## Instruction A
In the judgment excerpt below, on what date was the appeal disposed of?
## Instruction B
Write out the judgment excerpt below between "15. The counsel" and "is not felt.", inclusive.
## Instruction C
Write what comes next in the judgment excerpt below, picking up after its final sentence.

Start of Passage provided

13. The counsel for the plaintiff at this stage draws attention to page 794 being the order dated 25th May, 2016 in the same appeal which was disposed of on 8th July, 2016 to contend that the Division Bench while issuing notice thereof considered the said aspect. It is further contended that the order of the Single Bench which was for consideration before the Division Bench was purely based on Ultra Home Construction Pvt. Ltd.
14. The same would in my view not make any difference. The final order dated 8th July, 2016, by which the appeal was disposed of, cannot as aforesaid be said to be laying down any law contrary to Ultra Home Construction Pvt. Ltd. for it to be even said that there is any conflict in the order dated 8th July, 2016 and the judgment in Ultra Home Construction Pvt. Ltd.
15. The counsel for the applicants/defendants in this regard draws attention to M/s. Allied Blenders & Distillers Pvt. Ltd. v. R.K. Distilleries Pvt. Ltd. 2016 SCC OnLine Del 4097 but need to refer whereto which is a dicta of a Single Judge of this Court is not felt.
16. The counsel for the plaintiff at this stage insists on reading out paras 1 to 4 of the order dated 25th May, 2016 but which only record the contentions of the counsel for the appellant before the Division Bench and after recording which notice was issued. The same is an ex parte order and merely because notice of the appeal was issued does not allow the counsel for the plaintiff to rely on his own contentions recorded therein and to cite the same as precedent. As far as the final order dated 8th July, 2016 is concerned, I have already re-produced the relevant part thereof herein above and which cannot be read as laying anything contrary to what has been held in Ultra Home Construction Pvt. Ltd.

End of Passage provided
Start of Information shown

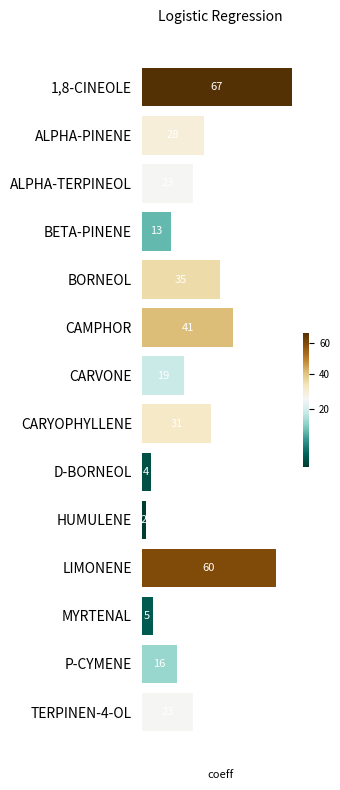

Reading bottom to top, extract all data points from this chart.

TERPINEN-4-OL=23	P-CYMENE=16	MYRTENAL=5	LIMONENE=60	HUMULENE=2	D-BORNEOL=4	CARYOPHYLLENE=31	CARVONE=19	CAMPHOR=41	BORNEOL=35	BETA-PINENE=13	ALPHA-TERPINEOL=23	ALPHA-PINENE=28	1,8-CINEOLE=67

End of Information shown

## Response box A
8th July, 2016

## Response box B
15. The counsel for the applicants/defendants in this regard draws attention to M/s. Allied Blenders & Distillers Pvt. Ltd. v. R.K. Distilleries Pvt. Ltd. 2016 SCC OnLine Del 4097 but need to refer whereto which is a dicta of a Single Judge of this Court is not felt.

## Response box C
17. The request of the counsel for the plaintiff at this stage, to refer the matter to the Division Bench owing to a conflict between the order dated 8th July, 2016 supra and Ultra Home Construction Pvt. Ltd. cannot be accepted. I may notice that a Single Judge of this Court in RSPL Ltd. v. Mukesh Sharma (2016) 229 DLT 651 expressed reservations qua the view taken in Ultra Home Construction Pvt. Ltd. though observing the same to be binding on the Single Judge. The same Division Bench which had pronounced Ultra Home Construction Pvt. Ltd., in appeal in RSPL Ltd. v. Mukesh Sharma, in rather strong words, deprecated such expression of views by the Single Judge.
18. The counsel for the plaintiff has not controverted that as per para 14 of Ultra Home Construction Pvt. Ltd. and the relevant part whereof is re-produced herein below,
"The fourth case is where the cause of action neither arises at the place of the principal office nor at the place of the subordinate office but at some other place. In this case, the plaintiff would be deemed to carry on business at the place of its principal office and not at the place of the subordinate office. And, consequently, it could institute a suit at the place of its principal office but not at the place of its subordinate office."
This Court does not have territorial jurisdiction. Thus, irrespective of whether the plaintiff has a regional office in Gujarat or not, this Court as per the dicta in Ultra Home Construction Pvt. Ltd. and on the averments in the plaint does not have jurisdiction to entertain the suit and the applications have to succeed.
19. The applications are thus allowed.
20. The plaint is returned/rejected.
21. Needless to state that the ex parte order dated 5th October, 2016 stands vacated.
22. The question of costs shall be considered at a later stage.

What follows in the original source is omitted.